An Absurd Claim That Oil Is Being "Dumped" Here
August 5, 1999
The Commerce Department is scheduled to hear complaints from 12 independent oil producers that Saudi Arabia, Mexico, Iraq and Venezuela are selling oil in the U.S. for less than what they spend to produce it. Serious economists say the charge should be laughed off the department's docket.
But they fear it won't. That's because anti-dumping laws are so stacked in favor of domestic companies that government agencies in charge of adjudicating trade cases almost always side against foreigners. "When it comes to dumping, economically ludicrous cases prevail all the time," says Philip K. Verleger, an economist for the Brattle Group of consultants.
Here's what makes the charge of oil-dumping ludicrous to economists:
- Since oil is priced in a world market, a producer could never hope to recoup his losses from selling below cost because he could never raise his prices to above-market levels to recoup those losses in the future.
- Since the oil market is world-wide, a tax slapped on four countries would only rearrange oil export-import patterns -- not affecting supplies and prices over all.
- Saudi Arabia spends only about $1.50 to produce a barrel of oil that sells for about $15, putting to flight the charge it is losing money.
- Selling below costs is sometimes cited as a tactic to drive a competitor out of business -- but the U.S. oil industry need not worry.

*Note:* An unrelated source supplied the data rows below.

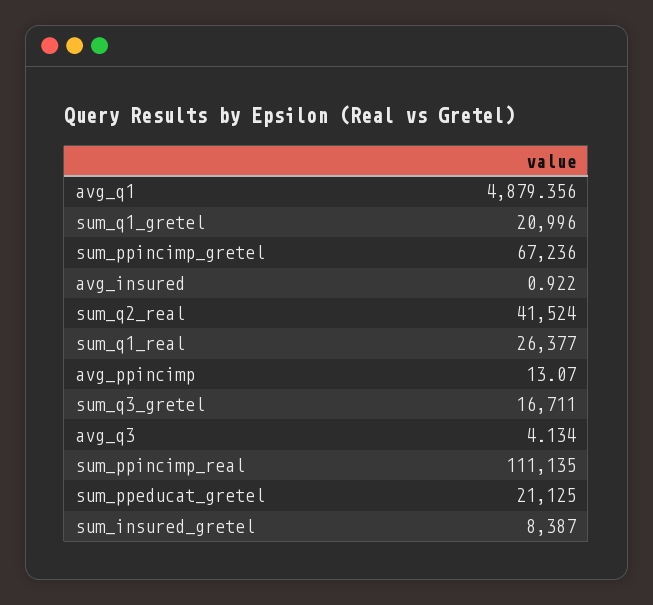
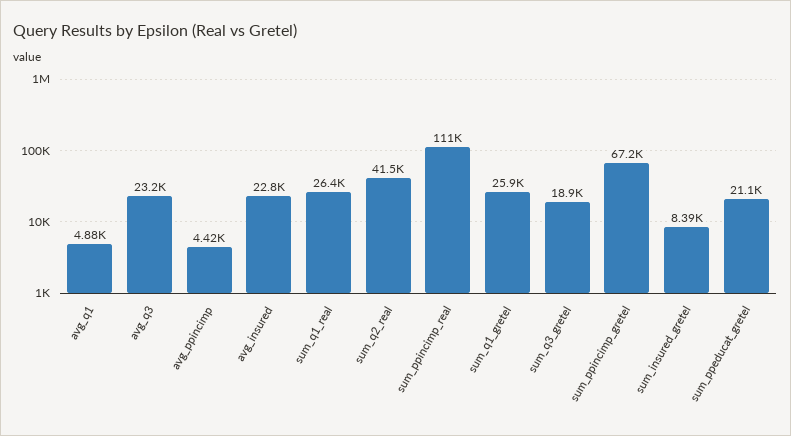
  {
    "avg_q1": 4879.356,
-   "sum_q1_gretel": 20996,
+   "sum_q1_gretel": 25900,
    "sum_ppincimp_gretel": 67236,
-   "avg_insured": 0.922,
+   "avg_insured": 22800,
    "sum_q2_real": 41524,
    "sum_q1_real": 26377,
-   "avg_ppincimp": 13.07,
+   "avg_ppincimp": 4420,
-   "sum_q3_gretel": 16711,
+   "sum_q3_gretel": 18900,
-   "avg_q3": 4.134,
+   "avg_q3": 23200,
    "sum_ppincimp_real": 111135,
    "sum_ppeducat_gretel": 21125,
    "sum_insured_gretel": 8387
  }

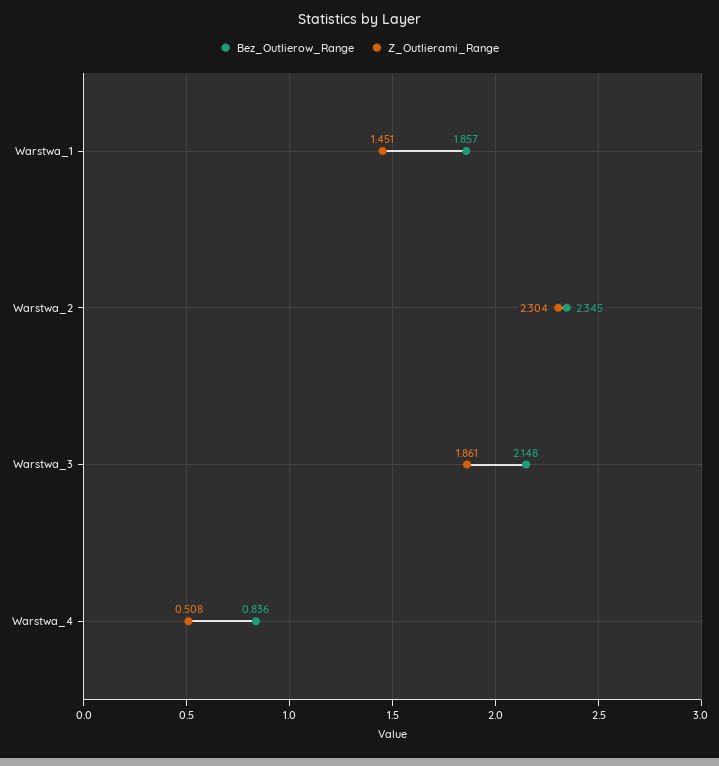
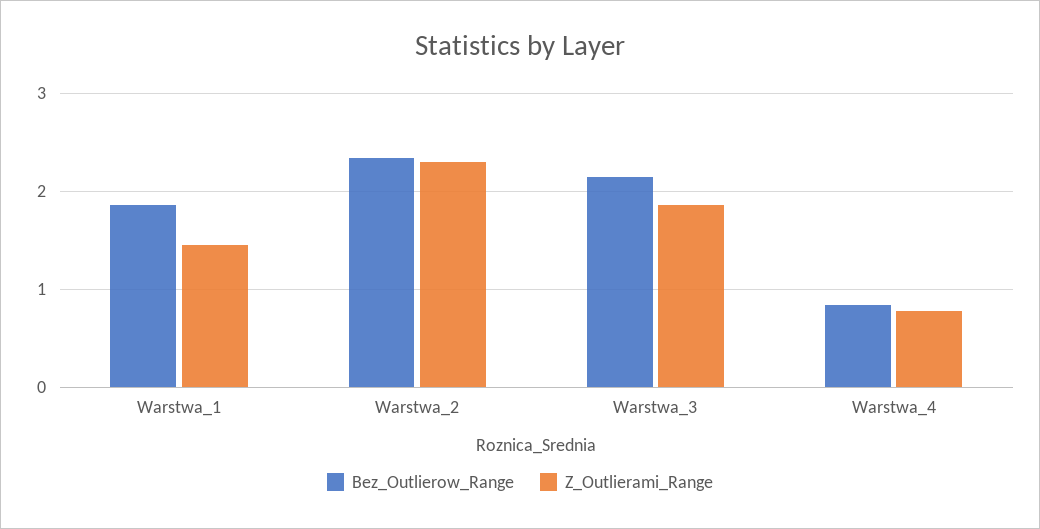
  {
    "Bez_Outlierow_Range": {
      "Warstwa_1": 1.857,
      "Warstwa_2": 2.345,
      "Warstwa_3": 2.148,
      "Warstwa_4": 0.836
    },
    "Z_Outlierami_Range": {
      "Warstwa_1": 1.451,
      "Warstwa_2": 2.304,
      "Warstwa_3": 1.861,
-     "Warstwa_4": 0.508
+     "Warstwa_4": 0.8
    }
  }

It is a common practice and perfectly legal for U.S. companies during times of economic slack to cut prices so as to generate enough cash to cover their operating expenses, even if they lose money temporarily. But when a foreign company does so and sells over here, it violates U.S. anti-dumping laws.
Political observers point out that the last thing presidential candidate Al Gore needs is for an administration department to announce that it doesn't think Americans are paying enough at the gas pump and the home heating depot.